Missing Value Handling in Math Functions


If I want to calculate the average from several columns for each row, but there are different missing values in each row, how do I get around this?  

For example, let's say I have the following 2 rows of information, spanning 3 columns:

10    ?    7

?     4     6

Ideally, I would just calculate the average of both rows, and the new column would contain the numbers 8.5 and 5.  As it stands, when you try to do this through the Math Formula node, it gives you blank values :(

Can anyone help?

Try using the Column Aggregator node.  Select the columns that you want an average for.  Click on "options" and choose mean.

Yes, agree exactly with tangeroo, use column aggregator.
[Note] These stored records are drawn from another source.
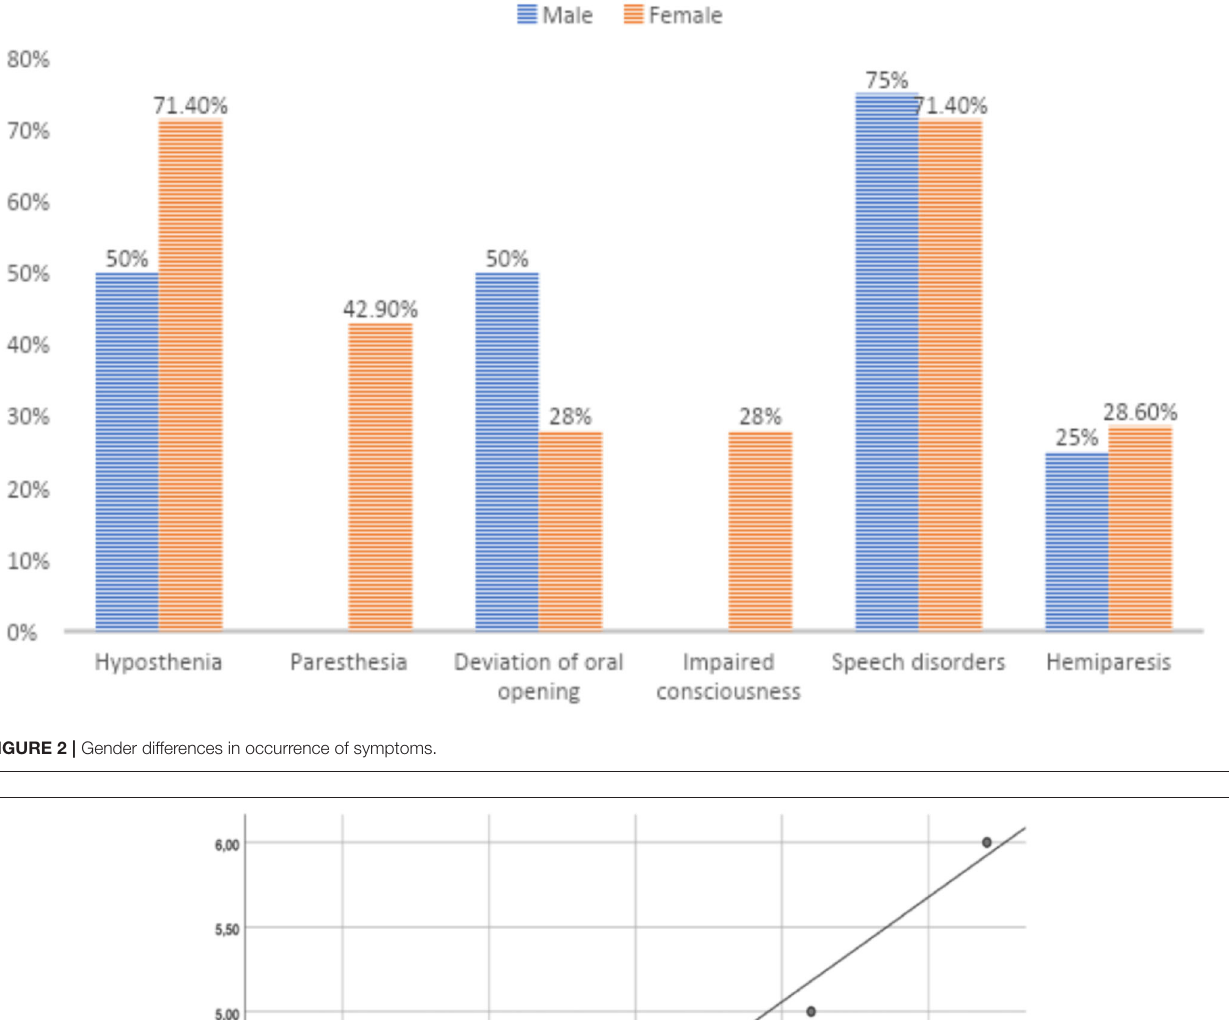
FIGURE 2 | Gender differences in occurrence of symptoms.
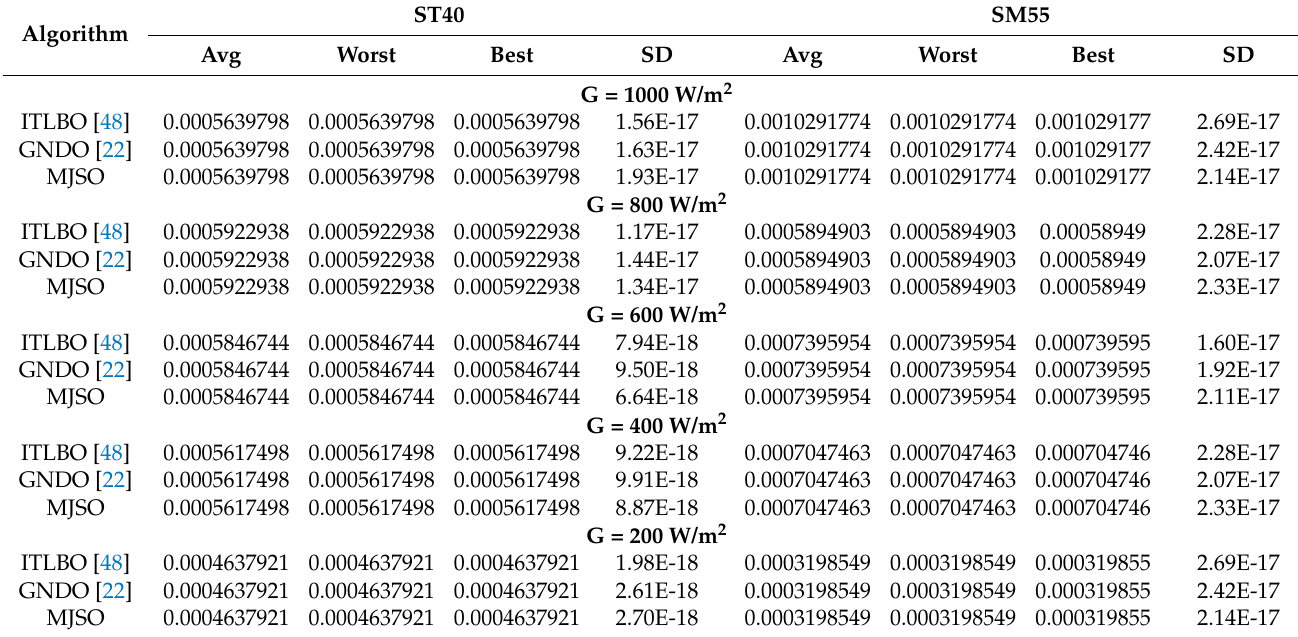
Table 14. Comparison at T = 25 ◦ C and various G.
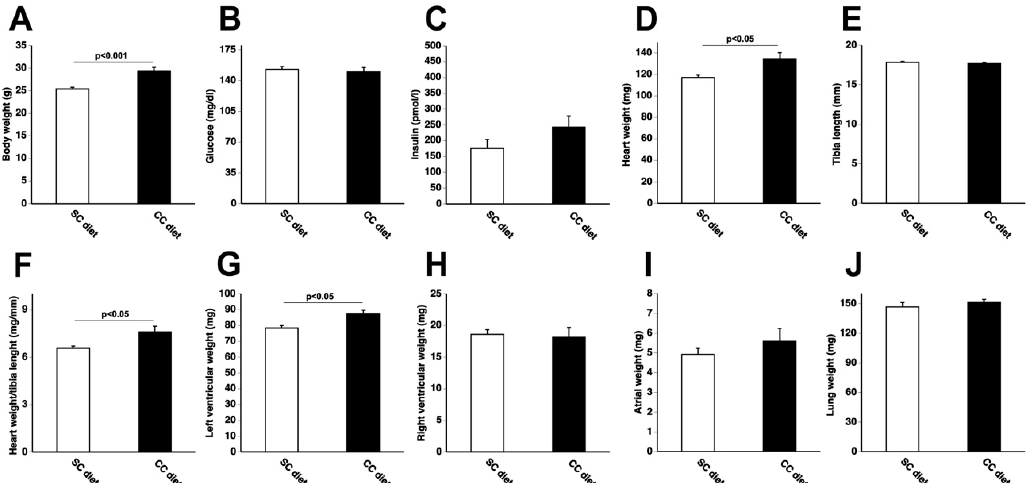
Figure 1. Schematic representation of the study desi.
the missing value issue with the maths node is a real pain, an issue I have encountered many times before. Thankfully the column aggregator node was a recent addition into knime which makes this solution quite easy now.


Thanks for your comments, Tangeroo and Richard.  Ideally, what would be nice is to calculate a kind of slope for the numbers occurring in each row across the columns concerned.  In my case, they represent charitable giving on a yearly basis.
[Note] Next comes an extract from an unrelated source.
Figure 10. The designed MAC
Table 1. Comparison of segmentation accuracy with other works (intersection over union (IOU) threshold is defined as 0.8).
So let's say you have giving totals across 5 columns (representing 5 years of possible giving for the person)

100 200 ? 500 ?

Ideally it would be nice to have a slope value that represents the average increase (or in another case decrease) on a yearly basis.  Here it would be something over 100.

If all else fails, the aggregator node is decently useful for my purposes.

Perhaps you could use a few column mergers and push the values from the right INTO cells on the left that have missing values.  Then use column aggregators to find the difference between 2 columns and so forth.


Thanks for pointing me towards the Column Aggregator node, it seems very useful. One problem though- I do not see an option for "mean" in the options menu. There are other things there, such as "mode", but no "mean". I am very puzzled by this!


Hello! I have another problem.

I have

Column1 Column2

?              7

4              6

I need column



This column has Column2 as value if Column1 is null. If it's not then new column has Column1 as value. The node Math formula does not understand operator MISSING.

Looks like a job for Rule Engine.